I might have posted sooner, had I not been involved in the greatest project this year (for me anyway). I finally have a workspace to call my own. It is still needs some finishing touches, but it is damn exciting. Over the last few months I’ve been working on coin rings, but without a bench. I’ve resorted to floors, dumbbells, pavements, and anything I could hammer on. I even had a bench grinder in the living room for a while, working in any space available to me. The garage has been mainly off limits over the last few years because of the sheer volume of junk lying around, but it is being cleared out, and there is enough space to walk around again (and swing a moderately large cat, of course). No workshop is complete without a computer, however, and I had an interesting idea for my one.
The computer above may look familiar – it’s an old Dell Optiplex case I used to house my media centre build, before we got the big TV. This PC has quite a history, and has been knocking around my house for many years. The processor at the heart of it is about twelve years old, as is the RAM, but the motherboard is a sprightly nine years old. Few systems have had as many past lives as this one, but in it’s most recent iteration, few will even be aware of its existence.
Yes, this was going to be my first attempt at a drawputer – essentially sticking a computer in a drawer under the workbench. I needed something to watch how-to videos, and also stream music and videos from the house, but I didn’t want to spend any money. In fact, that’s how most of my projects come about. While the PC is old, it is more than capable of the basic multimedia tasks I want it for.
This was not a complicated project at all – it involved taking the components out of the old case, and fixing them in place in the drawer. I had to remove the metal plates on the wireless networking PCI card, and had to do away with the graphics card as it was too tall for the drawer (onboard graphics will be sufficient for my requirements). All that was left was a power switch. I couldn’t find a red push button switch lying around, which is what I would have liked to use, so I tore apart some old computer cases and found a suitable power button.
The next step was deciding what to cap the on switch with. I didn’t have any suitable buttons from other cases that could easily be fitted into the drawer front, and at the same time I felt the project was due an element of flair.
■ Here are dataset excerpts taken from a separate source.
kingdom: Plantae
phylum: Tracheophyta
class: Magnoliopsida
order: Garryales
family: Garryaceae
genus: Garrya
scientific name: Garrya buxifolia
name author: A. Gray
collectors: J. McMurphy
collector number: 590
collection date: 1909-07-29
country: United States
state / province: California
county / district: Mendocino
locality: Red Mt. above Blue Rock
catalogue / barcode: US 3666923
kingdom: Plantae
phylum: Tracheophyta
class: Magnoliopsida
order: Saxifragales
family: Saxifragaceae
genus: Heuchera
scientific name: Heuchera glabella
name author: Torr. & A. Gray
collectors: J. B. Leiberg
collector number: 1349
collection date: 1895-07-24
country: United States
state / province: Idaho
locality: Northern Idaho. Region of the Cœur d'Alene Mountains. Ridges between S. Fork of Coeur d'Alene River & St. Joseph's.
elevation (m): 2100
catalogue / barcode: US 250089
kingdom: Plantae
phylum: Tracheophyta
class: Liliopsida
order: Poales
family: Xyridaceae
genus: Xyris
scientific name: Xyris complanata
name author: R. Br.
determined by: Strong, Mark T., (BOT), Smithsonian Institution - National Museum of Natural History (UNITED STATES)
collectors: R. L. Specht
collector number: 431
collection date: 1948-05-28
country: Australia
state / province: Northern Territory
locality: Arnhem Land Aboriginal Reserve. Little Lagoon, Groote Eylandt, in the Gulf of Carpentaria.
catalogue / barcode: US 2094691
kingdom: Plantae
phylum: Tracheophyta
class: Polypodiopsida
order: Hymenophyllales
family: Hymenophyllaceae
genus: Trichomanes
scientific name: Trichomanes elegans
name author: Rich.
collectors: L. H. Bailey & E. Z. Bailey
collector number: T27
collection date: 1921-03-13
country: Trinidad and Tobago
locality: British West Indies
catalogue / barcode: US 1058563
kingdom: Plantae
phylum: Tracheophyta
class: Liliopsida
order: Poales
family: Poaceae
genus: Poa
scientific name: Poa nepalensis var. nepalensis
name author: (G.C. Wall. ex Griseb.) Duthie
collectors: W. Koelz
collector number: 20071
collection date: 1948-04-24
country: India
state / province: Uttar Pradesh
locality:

It came to me suddenly. What is small, brass, and button-ish shaped? Bullet casings! And I had saved a few from my last trip to the quarry. The hole drilled to fit the little power microswitch was almost exactly 9 mm – if only they made a round that size. Oh wait, yeah they do.
I took a 9 mm Luger shell, sawed it in half with a hacksaw, and rounded the edges with the bench grinder. Et voila! The coolest on button I’ve seen, except maybe the missile launch panels. Some Sugru, a moldable putty which hardens into silicone, was needed to fill around the switch and protect the wires. Finally, I put in a brass hook at the rear of the drawer to route the cables, and there you have it, a drawputer! It’s not completely finished yet, as I need to figure out whether it will require additional cooling, but so far so good.